• _PROMPT_
Restate the opening lines of the material below word for word, stopping after the line that contains "stained with immunohistochemistry".
==== TASK INPUTS
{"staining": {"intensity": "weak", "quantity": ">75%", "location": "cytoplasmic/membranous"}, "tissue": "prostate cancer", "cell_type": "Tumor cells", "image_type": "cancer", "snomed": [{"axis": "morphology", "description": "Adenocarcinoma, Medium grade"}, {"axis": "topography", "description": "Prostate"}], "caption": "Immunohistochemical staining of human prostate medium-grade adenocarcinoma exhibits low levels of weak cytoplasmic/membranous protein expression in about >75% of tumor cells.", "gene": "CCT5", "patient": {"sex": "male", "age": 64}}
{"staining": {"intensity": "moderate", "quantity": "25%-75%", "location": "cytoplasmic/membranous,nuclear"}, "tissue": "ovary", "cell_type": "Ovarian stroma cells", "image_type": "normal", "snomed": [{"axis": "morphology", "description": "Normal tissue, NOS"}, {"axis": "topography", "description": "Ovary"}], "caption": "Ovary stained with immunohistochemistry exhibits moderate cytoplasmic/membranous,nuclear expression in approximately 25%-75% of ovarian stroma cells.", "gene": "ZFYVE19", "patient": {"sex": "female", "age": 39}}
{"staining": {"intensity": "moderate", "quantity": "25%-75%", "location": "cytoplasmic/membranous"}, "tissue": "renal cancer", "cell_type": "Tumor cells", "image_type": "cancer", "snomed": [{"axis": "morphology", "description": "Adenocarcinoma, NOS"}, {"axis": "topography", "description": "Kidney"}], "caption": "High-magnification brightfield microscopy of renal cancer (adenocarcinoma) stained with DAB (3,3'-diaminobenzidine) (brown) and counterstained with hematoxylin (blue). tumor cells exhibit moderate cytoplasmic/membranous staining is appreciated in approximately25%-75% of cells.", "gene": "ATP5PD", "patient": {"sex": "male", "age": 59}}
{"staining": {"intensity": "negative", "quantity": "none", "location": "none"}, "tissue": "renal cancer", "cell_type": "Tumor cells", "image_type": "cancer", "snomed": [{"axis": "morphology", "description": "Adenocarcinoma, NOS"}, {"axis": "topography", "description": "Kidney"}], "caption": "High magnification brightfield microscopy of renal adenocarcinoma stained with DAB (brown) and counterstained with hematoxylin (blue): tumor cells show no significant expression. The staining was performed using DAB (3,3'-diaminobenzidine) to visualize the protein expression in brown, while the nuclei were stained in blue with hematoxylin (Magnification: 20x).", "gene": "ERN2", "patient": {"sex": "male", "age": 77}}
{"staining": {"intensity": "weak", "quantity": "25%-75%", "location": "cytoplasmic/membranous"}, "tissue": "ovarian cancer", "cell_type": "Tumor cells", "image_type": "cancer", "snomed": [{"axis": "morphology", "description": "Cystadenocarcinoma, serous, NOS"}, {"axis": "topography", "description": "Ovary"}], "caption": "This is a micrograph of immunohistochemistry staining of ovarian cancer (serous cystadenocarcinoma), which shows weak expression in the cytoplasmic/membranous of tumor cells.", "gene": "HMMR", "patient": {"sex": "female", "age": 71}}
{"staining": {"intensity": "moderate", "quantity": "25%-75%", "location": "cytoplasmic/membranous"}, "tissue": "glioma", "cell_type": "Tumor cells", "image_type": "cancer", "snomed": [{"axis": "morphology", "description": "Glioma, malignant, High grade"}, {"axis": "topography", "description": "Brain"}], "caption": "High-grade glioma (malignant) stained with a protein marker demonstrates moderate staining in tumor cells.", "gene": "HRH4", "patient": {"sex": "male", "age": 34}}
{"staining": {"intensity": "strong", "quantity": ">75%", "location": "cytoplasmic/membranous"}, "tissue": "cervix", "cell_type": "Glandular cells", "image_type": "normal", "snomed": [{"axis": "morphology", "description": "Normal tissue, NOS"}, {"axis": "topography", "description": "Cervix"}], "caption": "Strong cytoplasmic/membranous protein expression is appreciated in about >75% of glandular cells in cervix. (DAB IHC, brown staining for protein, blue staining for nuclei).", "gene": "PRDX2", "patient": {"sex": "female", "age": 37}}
========
• _WRITTEN SOLUTION_
{"staining": {"intensity": "weak", "quantity": ">75%", "location": "cytoplasmic/membranous"}, "tissue": "prostate cancer", "cell_type": "Tumor cells", "image_type": "cancer", "snomed": [{"axis": "morphology", "description": "Adenocarcinoma, Medium grade"}, {"axis": "topography", "description": "Prostate"}], "caption": "Immunohistochemical staining of human prostate medium-grade adenocarcinoma exhibits low levels of weak cytoplasmic/membranous protein expression in about >75% of tumor cells.", "gene": "CCT5", "patient": {"sex": "male", "age": 64}}
{"staining": {"intensity": "moderate", "quantity": "25%-75%", "location": "cytoplasmic/membranous,nuclear"}, "tissue": "ovary", "cell_type": "Ovarian stroma cells", "image_type": "normal", "snomed": [{"axis": "morphology", "description": "Normal tissue, NOS"}, {"axis": "topography", "description": "Ovary"}], "caption": "Ovary stained with immunohistochemistry exhibits moderate cytoplasmic/membranous,nuclear expression in approximately 25%-75% of ovarian stroma cells.", "gene": "ZFYVE19", "patient": {"sex": "female", "age": 39}}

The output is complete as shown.